== Records for processing

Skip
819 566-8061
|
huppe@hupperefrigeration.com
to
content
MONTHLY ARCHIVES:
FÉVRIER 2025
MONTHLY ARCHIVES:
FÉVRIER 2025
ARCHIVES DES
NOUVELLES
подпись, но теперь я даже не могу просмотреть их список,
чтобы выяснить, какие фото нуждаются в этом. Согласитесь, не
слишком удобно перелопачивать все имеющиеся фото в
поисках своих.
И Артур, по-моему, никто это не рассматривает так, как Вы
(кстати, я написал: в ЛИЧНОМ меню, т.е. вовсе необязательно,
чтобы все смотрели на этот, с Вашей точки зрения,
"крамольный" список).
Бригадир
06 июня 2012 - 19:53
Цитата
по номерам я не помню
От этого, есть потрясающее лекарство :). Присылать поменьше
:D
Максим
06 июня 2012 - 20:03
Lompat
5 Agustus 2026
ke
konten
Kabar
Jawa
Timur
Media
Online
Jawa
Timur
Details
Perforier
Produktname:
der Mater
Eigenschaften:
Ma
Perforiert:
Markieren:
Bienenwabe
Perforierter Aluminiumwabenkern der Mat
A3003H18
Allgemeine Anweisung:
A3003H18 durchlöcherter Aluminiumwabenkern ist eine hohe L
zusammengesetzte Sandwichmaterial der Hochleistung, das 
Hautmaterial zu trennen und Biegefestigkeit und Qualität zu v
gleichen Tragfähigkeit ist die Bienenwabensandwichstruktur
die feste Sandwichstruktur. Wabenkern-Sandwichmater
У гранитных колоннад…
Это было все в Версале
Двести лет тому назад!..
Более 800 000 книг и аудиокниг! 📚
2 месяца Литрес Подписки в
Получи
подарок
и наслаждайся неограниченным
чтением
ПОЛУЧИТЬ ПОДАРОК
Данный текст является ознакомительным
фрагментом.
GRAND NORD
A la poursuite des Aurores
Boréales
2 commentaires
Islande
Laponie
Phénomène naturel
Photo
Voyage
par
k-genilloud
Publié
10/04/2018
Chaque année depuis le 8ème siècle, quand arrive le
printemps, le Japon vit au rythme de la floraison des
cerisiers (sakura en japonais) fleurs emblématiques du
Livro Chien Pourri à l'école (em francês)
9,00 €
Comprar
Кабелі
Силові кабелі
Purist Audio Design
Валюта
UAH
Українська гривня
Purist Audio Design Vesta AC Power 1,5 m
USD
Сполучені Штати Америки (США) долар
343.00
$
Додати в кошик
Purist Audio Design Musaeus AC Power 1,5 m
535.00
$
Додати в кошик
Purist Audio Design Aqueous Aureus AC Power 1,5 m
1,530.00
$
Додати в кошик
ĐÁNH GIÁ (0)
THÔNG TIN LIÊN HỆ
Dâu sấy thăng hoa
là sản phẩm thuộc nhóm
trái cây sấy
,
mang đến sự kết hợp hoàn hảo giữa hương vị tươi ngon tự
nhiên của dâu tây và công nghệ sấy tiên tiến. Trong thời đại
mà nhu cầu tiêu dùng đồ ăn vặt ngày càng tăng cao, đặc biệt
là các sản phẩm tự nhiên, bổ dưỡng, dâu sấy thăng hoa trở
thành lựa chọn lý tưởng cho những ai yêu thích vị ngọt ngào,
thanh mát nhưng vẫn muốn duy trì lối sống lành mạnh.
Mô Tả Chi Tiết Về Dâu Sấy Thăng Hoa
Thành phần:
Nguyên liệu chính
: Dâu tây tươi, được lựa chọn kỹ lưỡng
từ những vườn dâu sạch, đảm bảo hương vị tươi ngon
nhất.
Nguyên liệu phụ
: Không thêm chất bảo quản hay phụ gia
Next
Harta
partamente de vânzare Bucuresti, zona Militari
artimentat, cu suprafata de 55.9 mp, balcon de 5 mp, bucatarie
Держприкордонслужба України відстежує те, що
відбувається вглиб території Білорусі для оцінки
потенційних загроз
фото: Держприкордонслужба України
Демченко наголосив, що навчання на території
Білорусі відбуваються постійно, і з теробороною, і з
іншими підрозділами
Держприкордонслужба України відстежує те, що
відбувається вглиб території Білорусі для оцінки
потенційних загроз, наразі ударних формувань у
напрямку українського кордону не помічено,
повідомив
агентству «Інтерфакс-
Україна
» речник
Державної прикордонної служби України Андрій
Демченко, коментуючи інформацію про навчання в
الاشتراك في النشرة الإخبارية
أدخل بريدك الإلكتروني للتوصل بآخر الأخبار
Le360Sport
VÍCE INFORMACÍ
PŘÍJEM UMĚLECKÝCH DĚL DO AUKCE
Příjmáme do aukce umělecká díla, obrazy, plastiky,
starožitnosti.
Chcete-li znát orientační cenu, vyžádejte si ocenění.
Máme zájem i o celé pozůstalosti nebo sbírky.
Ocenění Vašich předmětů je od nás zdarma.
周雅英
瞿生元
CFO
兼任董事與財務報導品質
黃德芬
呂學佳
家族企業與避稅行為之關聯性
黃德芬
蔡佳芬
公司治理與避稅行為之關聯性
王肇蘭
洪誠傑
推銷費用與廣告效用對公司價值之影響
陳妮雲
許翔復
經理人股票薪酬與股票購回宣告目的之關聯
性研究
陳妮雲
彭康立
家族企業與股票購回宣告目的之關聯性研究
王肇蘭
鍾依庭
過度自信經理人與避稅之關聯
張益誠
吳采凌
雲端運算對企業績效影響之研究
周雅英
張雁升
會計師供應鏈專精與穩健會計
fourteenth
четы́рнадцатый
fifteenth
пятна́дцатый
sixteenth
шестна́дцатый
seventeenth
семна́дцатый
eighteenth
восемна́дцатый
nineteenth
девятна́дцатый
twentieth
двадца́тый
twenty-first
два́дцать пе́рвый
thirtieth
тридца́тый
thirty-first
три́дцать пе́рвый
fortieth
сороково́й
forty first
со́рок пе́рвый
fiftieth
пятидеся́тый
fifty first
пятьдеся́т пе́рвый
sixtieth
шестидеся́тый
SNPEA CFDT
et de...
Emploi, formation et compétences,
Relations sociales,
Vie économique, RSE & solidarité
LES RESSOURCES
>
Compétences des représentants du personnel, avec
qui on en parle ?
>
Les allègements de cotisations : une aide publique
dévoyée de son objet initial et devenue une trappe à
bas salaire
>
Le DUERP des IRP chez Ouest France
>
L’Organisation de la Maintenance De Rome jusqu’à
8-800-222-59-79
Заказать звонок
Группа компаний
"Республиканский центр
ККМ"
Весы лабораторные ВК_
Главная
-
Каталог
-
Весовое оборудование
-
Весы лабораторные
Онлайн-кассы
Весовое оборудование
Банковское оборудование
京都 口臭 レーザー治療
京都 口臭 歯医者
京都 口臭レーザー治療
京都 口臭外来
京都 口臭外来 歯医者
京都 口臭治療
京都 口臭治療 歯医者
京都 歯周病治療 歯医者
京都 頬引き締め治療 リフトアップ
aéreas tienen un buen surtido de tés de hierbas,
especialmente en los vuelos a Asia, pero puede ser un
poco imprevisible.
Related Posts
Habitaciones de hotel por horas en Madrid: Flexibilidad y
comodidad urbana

====

Exercise description -
Taking the entries above, write out exactly each line from the one holding "過度自信經理人與避稅之關聯" to the one holding "aéreas tienen un", both included, and stop there.

Written response -
過度自信經理人與避稅之關聯
張益誠
吳采凌
雲端運算對企業績效影響之研究
周雅英
張雁升
會計師供應鏈專精與穩健會計
fourteenth
четы́рнадцатый
fifteenth
пятна́дцатый
sixteenth
шестна́дцатый
seventeenth
семна́дцатый
eighteenth
восемна́дцатый
nineteenth
девятна́дцатый
twentieth
двадца́тый
twenty-first
два́дцать пе́рвый
thirtieth
тридца́тый
thirty-first
три́дцать пе́рвый
fortieth
сороково́й
forty first
со́рок пе́рвый
fiftieth
пятидеся́тый
fifty first
пятьдеся́т пе́рвый
sixtieth
шестидеся́тый
SNPEA CFDT
et de...
Emploi, formation et compétences,
Relations sociales,
Vie économique, RSE & solidarité
LES RESSOURCES
>
Compétences des représentants du personnel, avec
qui on en parle ?
>
Les allègements de cotisations : une aide publique
dévoyée de son objet initial et devenue une trappe à
bas salaire
>
Le DUERP des IRP chez Ouest France
>
L’Organisation de la Maintenance De Rome jusqu’à
8-800-222-59-79
Заказать звонок
Группа компаний
"Республиканский центр
ККМ"
Весы лабораторные ВК_
Главная
-
Каталог
-
Весовое оборудование
-
Весы лабораторные
Онлайн-кассы
Весовое оборудование
Банковское оборудование
京都 口臭 レーザー治療
京都 口臭 歯医者
京都 口臭レーザー治療
京都 口臭外来
京都 口臭外来 歯医者
京都 口臭治療
京都 口臭治療 歯医者
京都 歯周病治療 歯医者
京都 頬引き締め治療 リフトアップ
aéreas tienen un buen surtido de tés de hierbas,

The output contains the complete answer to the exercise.